AfCFTA Youth Advisory Council launches YouthEngage Series
The Independent Continental Youth Advisory Council on the African Continental Free Trade Area (ICOYACA), which seeks to mainstream youth participation in the AfCFTA across the continent, Wednesday hosted the inaugural episode of its online AfCFTA YouthEngage Series.
By Stephen Enoch
ICOYACA says the overall aim of the YouthEngage Series was to provide an exchange platform between youth and women in trade and policymakers on topical issues around the AfCFTA adding that recommendations by youth and policymakers in the course of the series will constitute policy briefs and action plans targeting relevant stakeholders including the AfCFTA Secretariat and AfCFTA State Parties.
The inaugural edition of the youth engage series themed: “Youth and the AfCFTA” sought to familiarize and equip the African youth with an understanding of the AfCFTA and how they could benefit from the free trade area, in accordance with ICOYACA’s vision of aiding active participation of youths in the AfCFTA.
Ms Yavi Madurai, executive director of the Pan African Business Women’s Association (PABWA), who was a guest speaker at the maiden session, said the AfCFTA presents an opportunity for African youths to change the continent’s positioning in world affairs. She noted that oftentimes, Africa was viewed as a dependent, poverty-stricken continent hence the need for young people to take full ownership of the AfCFTA so as to create the desired economic prosperity on the continent.
Nonetheless, Madurai said despite the colossal opportunities that the AfCFTA would create through the expansion of intra-African trade, young people must be intentional and deliberate in their effort to benefit from these opportunities and change Africa’s current economic narrative. “For once, we need to replace aid with trade and to see that happen it must be our responsibility to take advantage of the AfCFTA to build the future that we want to see,” she said.
Madurai noted that regardless of the fact that individual countries might still not be ready to begin trade under the free trade area, young entrepreneurs must not to wait for the full operationalization of the free trade area in their respective countries to begin to engage with the process. Instead, she urged them to begin to form partnerships with fellow young African entrepreneurs across the continent to co-produce and trade their products and services.
Another guest speaker, Adam Alqali, editor of African Newspage, described AfCFTA as the best thing that has happened to the continent since the formation of the defunct Organization of African Unity (OAU) in 1963, thanks to its enormous potentials for transforming the economic condition and livelihoods of African people. He nonetheless noted the prevailing sense of pessimism among young Africans about the AfCFTA which, he said, was not unconnected with frustrations brought about by decades of underdevelopment and lack of economic progress.
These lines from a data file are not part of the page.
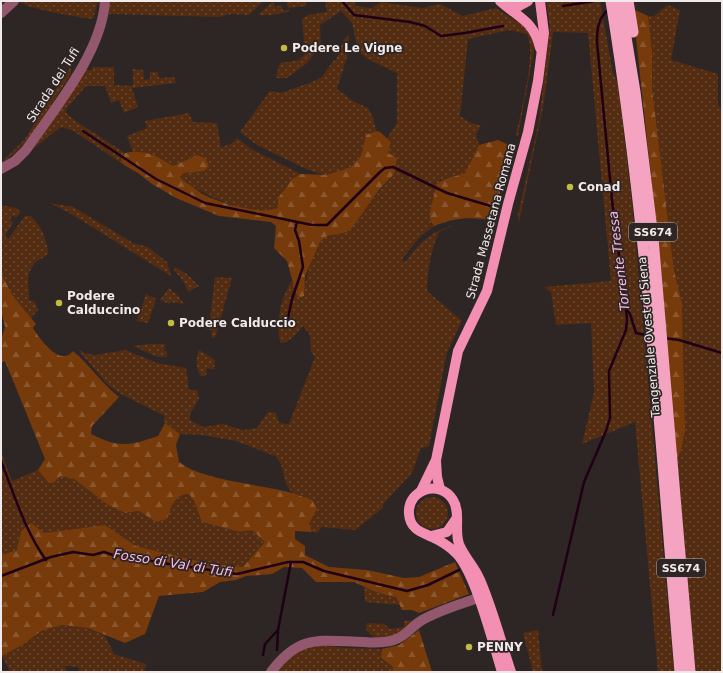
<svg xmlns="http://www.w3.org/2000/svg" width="723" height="673" font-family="'DejaVu Sans',sans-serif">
  <defs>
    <pattern id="grass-dots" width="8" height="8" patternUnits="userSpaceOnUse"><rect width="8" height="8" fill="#532c11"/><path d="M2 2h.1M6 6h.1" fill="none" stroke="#6c4b34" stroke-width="1.8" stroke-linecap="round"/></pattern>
    <pattern id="forest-firs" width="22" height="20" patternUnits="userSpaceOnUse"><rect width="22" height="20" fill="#763a0b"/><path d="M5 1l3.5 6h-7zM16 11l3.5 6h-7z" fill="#8a572f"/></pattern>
  </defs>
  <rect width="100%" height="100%" fill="#2e2525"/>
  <g fill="url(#grass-dots)">
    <path d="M19,1H98L93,19C82,18 22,8 19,1Z"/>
    <path d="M109,1H264L249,15L231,14L219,17L109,14Z"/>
    <path d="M273,1L275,7L281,5L283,11L289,9V12L271,15H258Z"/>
    <path d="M286,1H306V6L288,8Z"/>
    <path d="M322,1H354L356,6L372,8L381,2L423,8L440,4L463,16L496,8C514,22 532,23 534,50L518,136H516C520,114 537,52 527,34L509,30L468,39L460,116L469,122L481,126L476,134L479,145L465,173L451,179L440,180C436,196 429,207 431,224L434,226L420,237L402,259L405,262C422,241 428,233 455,225L439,232C431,250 427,272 427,291L462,321L447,352L429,446L421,448L412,473L383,504V508L355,530L322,527L317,533L312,532L309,524L317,509L302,497L292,493L286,484L281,464L275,456L236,441L202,435L180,434L163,421L165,416L121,394L108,385L80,352L79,349L84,353L95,355L125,350L157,363L186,368L189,390H197L199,399L190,414V420L203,427L223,424L243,430L257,428L268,412L276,413L279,423L289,424L315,357L311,352L310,335L303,326C297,332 290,344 280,343C276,321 280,300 292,280L296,294L305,284L311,260L320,242L327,236L344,233L394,174L388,153L391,142L387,138L397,123V73L368,59L358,51L352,23L341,11L320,25L321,45L307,63L287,78H276L280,63L299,60L305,54L302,19L308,15L327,12L325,2Z"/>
    <path d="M546,1H600L613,73L618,83L633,212L674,672H658L635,422L582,444L594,392L591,323L556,325L551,292L544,287L611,281L588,33L553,32L544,102L519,222L518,215L539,121L550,27Z"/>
    <path d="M668,5L680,10L671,60L718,74V104L722,111V672H695L677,458L681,451L685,430L682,303L674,270L652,88V50L648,16H654Z"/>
    <path d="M349,35V50L337,89L353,101L368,108L373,117L376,131L366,135L361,156L351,167L327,176L306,169L257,145L240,132L270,91L281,93L312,82L322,77L334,60H336L344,39Z"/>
    <path d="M70,67L71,74C52,102 30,147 1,163L25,139Z"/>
    <path d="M92,67H114V85L133,86V69L143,70L144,80L150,79V72H158L159,78L174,77L176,83L132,88L138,107L124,113L119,100L111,103L105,86H86L66,109V113L77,122L125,153L121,160L124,165L72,130L61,127L33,149L86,70H92Z"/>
    <path d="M189,113L193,122L217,123L221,147L231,144L237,138L253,150L301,174C288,181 278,193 278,209C253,219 199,194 180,177L184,173L205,170L197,155L173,166C161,158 148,151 133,152L127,136L147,128L145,121Z"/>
    <path d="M49,203L73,207L133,243L148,247L167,262L171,276L68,212Z"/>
    <path d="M1,205L16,208L21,212L16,218L13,215L10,219L13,223L6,234V238L8,239L25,216H31C41,226 47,239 48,253C45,258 39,259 35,263C24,276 30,284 29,300L35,302L38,310L31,318L13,296L1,273Z"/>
    <path d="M175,267L187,274L199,286L188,292L184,282L174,270Z"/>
    <path d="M215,277L232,278L215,338L211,337L212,330L206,329L208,320L210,319Z"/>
    <path d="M169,288L179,297L184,304L171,302L170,304L160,300Z"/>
    <path d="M146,294L156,299L148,323L137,321Z"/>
    <path d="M151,344H165L164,351H167V357H158L133,346Z"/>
    <path d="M199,350L215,360L214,370L207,368L206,376H201C196,370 195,358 199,350Z"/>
    <path d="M1,452L12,481L38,470L48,482L61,476L74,479L108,505L125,513L139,511L156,522L167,518C171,507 175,494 189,494L194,501L202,522L240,532L252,530L266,542L243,567L210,564L136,546L105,525L44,533L21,531L17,550L1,555Z"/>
    <circle cx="432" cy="513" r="16"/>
    <path d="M364,587L396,597L399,605L365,602Z"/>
    <path d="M410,620L413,621C403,635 392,636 376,639L366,630L367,623L384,624L390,629L404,627V621Z"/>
    <path d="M62,625L88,628L105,636L114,654L146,664L144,672H80L78,667L64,666L68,672H60L56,669L54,672H10L2,656L24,644L41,631Z"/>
    <path d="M538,630L542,672H533L523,633Z"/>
    <path d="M321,645L345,648L382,649L381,659L393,667L392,672H276C291,656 298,649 321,645Z"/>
  </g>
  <g fill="url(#forest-firs)">
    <path d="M635,10L648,16L652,50V88L674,270L682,303L685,430L681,451L677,458L658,240L633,11Z"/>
    <path d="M376,131L380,132L391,142L388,153L397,158L394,174L379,190L351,229L344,233L327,236L320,242L305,276L304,296L300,297L296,294L287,261L274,248L276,226L271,222L219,216L176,198L152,184L138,173L124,165L121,160L125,153C144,149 157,156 173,166L197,155L205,158L209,166L204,171L184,173L180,177L183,180C189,184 195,189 201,193C216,202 261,216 278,208V198L292,179L301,174L327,175L351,167L361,156L366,135Z"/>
    <path d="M498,140L507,144L512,152L492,220C468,217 457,217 434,226C424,217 436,196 436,185C442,178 456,177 465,173L479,145Z"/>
    <path d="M1,273L13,296L36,324L33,328C39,338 60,368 73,351C90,365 102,384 119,397L92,426L91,434C119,448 129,446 158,436L165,423L180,434L176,445L179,462C203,481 261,484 292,493C299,495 305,498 312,500L317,509L309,524L312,532L295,531V539L305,546V555L329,567L367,570L404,578L419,577L455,562L469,594L419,613L412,610H402L396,597L376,592L354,582H316L302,568L284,567L272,574L246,576L236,580L220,582L203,592L159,596L145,634L125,643L88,628L62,625L41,631L24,644L2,656L1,555L17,550L21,531L31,523L44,533L105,525L136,546L210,564L243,567L265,542L252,530L240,532L202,522L194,501L189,494C175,494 171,507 167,519L156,522L139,511L125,513L108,505L74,479L61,476L53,483L48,482L38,470L45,459L5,361L1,363V340L5,327L1,310Z"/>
    <path d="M419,630L432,672H392L393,667L381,658L382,649L399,645Z"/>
  </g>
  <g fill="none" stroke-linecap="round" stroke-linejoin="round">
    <g stroke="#1f0017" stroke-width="2.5">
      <path d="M342,1L354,15L410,22L425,26L441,36L465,33L503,26"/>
      <path d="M563,6L595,1"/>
      <path d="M83,131L156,179L205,203L312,225H327L380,172L385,168L393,167L447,193L494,207"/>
      <path d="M627,310L630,314L636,333L650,336"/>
      <path d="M288,318L292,299L303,267L299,241L295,230L297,222"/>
      <path d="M664,338L679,340L722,353"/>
      <path d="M1,461C14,494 25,531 46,560"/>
      <path d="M1,576L51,557L73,552L93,555L104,552L116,556L123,554L156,562L237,574L288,562H303L324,571L407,591L428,585L459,570"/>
      <path d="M553,615L584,482L606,431L610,418L609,371L626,330L627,318L612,200L597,42C597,29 598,18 609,9"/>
      <path d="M277,650L278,630L291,562"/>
      <path d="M263,655L265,644L278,630"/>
    </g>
    <g stroke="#93586d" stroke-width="10">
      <path d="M1,13L14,1"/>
      <path d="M271,672C300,633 321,641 364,642C374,643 384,643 394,640C407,636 412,625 424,619C440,610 460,604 478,598"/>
    </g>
    <path stroke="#93586d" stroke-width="10" d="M1,169L15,161L26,150C55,108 102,52 105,1"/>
    <g stroke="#f28fb2" stroke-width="10">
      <path d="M500,1C519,18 534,21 540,48"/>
      <path d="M505,4L517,7L528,1"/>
      <path d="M440,489L437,477L436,460L458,351L487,291L508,204L528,132L538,81L544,33L540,1"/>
      <path d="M421,491L435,462"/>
      <path d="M431,536L447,532L456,519"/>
      <path d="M502,672C493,643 476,575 457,554C450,547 441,541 432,537C421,532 410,529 409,514C407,489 440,479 453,500C461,512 454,530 459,544C464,557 475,567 480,580C493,610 501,642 511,672"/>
    </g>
    <g stroke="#f4a4c0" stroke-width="11">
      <path d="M611,1C647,223 661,448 680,672"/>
      <path d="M620,1L635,92L653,238L690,672"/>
      <path d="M628,1L633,32"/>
    </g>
  </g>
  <g fill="#c1bd40" stroke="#2e2525" stroke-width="1.5">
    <circle cx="284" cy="48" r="4"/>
    <circle cx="570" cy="187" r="4"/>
    <circle cx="59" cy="303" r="4"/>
    <circle cx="171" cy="323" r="4"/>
    <circle cx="469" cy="647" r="4"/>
  </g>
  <g text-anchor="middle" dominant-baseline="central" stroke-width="3.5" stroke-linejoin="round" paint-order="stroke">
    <g fill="#2e2525" stroke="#b6afaf" stroke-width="1">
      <rect x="629" y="223" width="48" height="18" rx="3"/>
      <rect x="657" y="559" width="48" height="18" rx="3"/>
    </g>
    <g font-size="11" font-weight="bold" fill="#f1eaea">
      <text x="653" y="232">SS674</text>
      <text x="681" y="568">SS674</text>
    </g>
    <g font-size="12" font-weight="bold" fill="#f1eaea" stroke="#2e2525" text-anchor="start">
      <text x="292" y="48">Podere Le Vigne</text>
      <text x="578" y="187">Conad</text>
      <text x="67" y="296">Podere<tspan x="67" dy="14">Calduccino</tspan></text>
      <text x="179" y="323">Podere Calduccio</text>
      <text x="477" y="647">PENNY</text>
    </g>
    <g font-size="12" fill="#f1eaea" stroke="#2e2525">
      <text transform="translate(53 85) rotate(-57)">Strada dei Tufi</text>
      <text transform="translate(491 221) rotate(-75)">Strada Massetana Romana</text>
      <text transform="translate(649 337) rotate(-95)">Tangenziale Ovest di Siena</text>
    </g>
    <g font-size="13" font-style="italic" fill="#fbbae5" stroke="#2e2525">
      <text transform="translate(619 261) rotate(-97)">Torrente Tressa</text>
      <text transform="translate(173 563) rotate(9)">Fosso di Val di Tufi</text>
    </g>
  </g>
  <rect width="723" height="673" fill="none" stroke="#f1eaea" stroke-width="4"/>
</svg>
“The transformative effect of the AfCFTA isn’t just for business owners and entrepreneurs. The economic and trade liberalization that we expect to see when the free trade area becomes fully functional will have a positive impact on people from all walks of life. And the AfCFTA isn’t a standalone agreement; it is one of 15 flagship projects of Agenda 2063. Along with it, we have got the Single African Air Transport Market and Free Movement Protocol all of which will make movement across Africa seamless,” Alqali said.